O recurso será julgado pelo Tribunal de Justiça de Santa Catarina. A sentença que impronunciou Vanessa foi proferida na última terça-feira (29). Na mesma sentença, Aislan foi pronunciado pelo crime ocorrido no dia 26 de março deste ano no Loteamento Parizotto em Capinzal. Aislan Ribeiro Toldo permanece detido no presídio regional de Joaçaba no aguardo do julgamento.

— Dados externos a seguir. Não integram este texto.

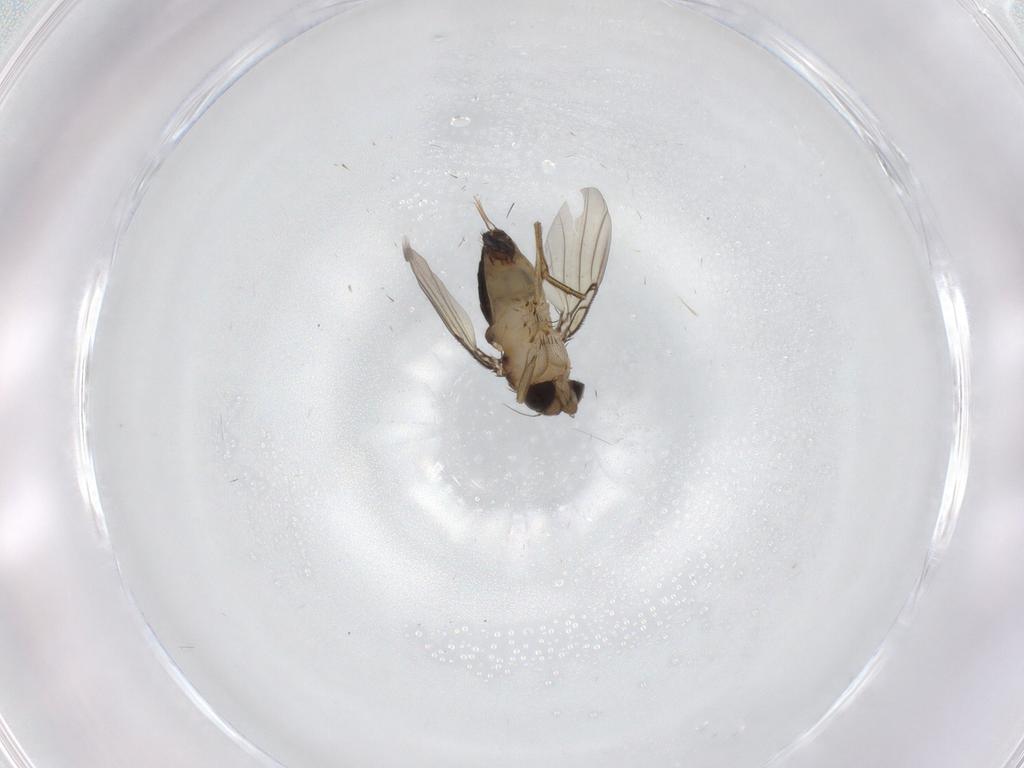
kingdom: Animalia
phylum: Arthropoda
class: Insecta
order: Diptera
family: Phoridae
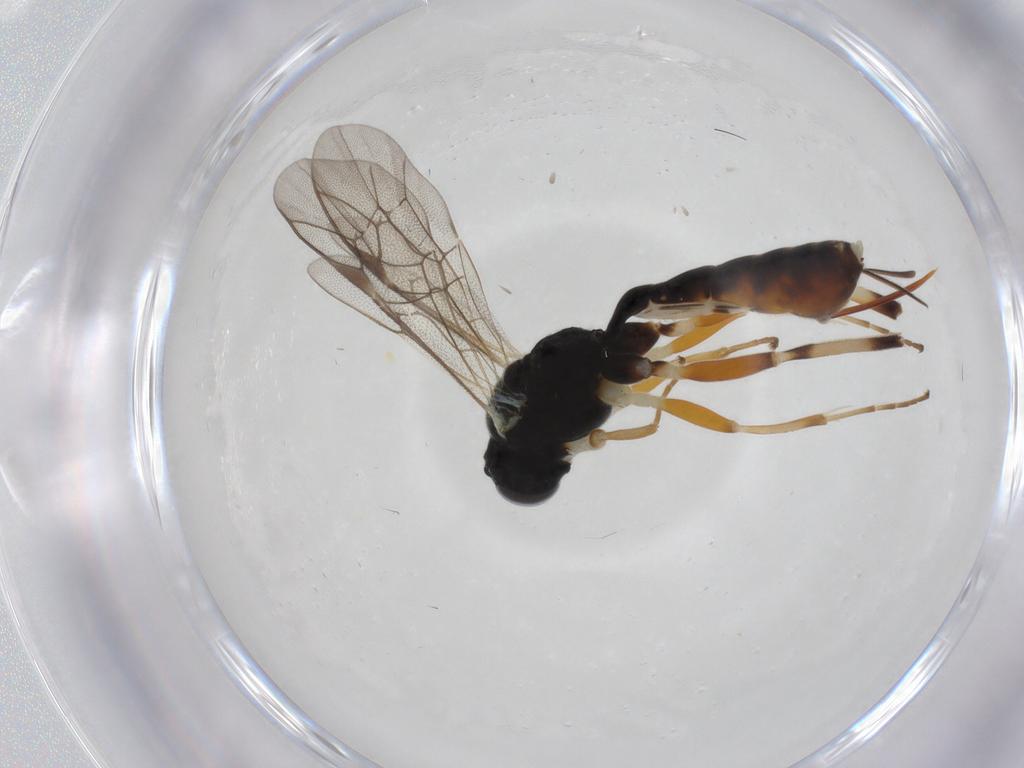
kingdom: Animalia
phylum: Arthropoda
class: Insecta
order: Hymenoptera
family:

Já Vanessa Rodrigues da Silva foi colocada em liberdade.

Para o Ministério Público, tanto o pai quanto a mãe do bebê têm culpa pela morte da criança e ambos devem ser submetidos a julgamento popular, por isso, vai pleitear junto ao TJSC a reforma da sentença de pronúncia.

“Nada está a indicar, portanto, que a acusada Vanessa presenciou as agressões supostamente perpetradas em desfavor de seu filho, omitindo-se, deliberadamente, em evitar o resultado morte o que, aliás, deflui até mesmo da denúncia, que narra que o acusado Aislan “aproveitou-se do fato de estar a sós com a criança na sala para agredi-la[…], sem possibilidade alguma da criança se defender ou ser socorrida por terceiros. Pelo exposto, não havendo indicativos suficientes nos autos da potencial consciência de Vanessa acerca do resultado morte, tampouco prova inequívoca acerca da alegada negativa de autoria, impõe-se a sua impronúncia, com a rejeição da tese defensiva de absolvição sumária”, apontou o magistrado na sentença de pronúncia.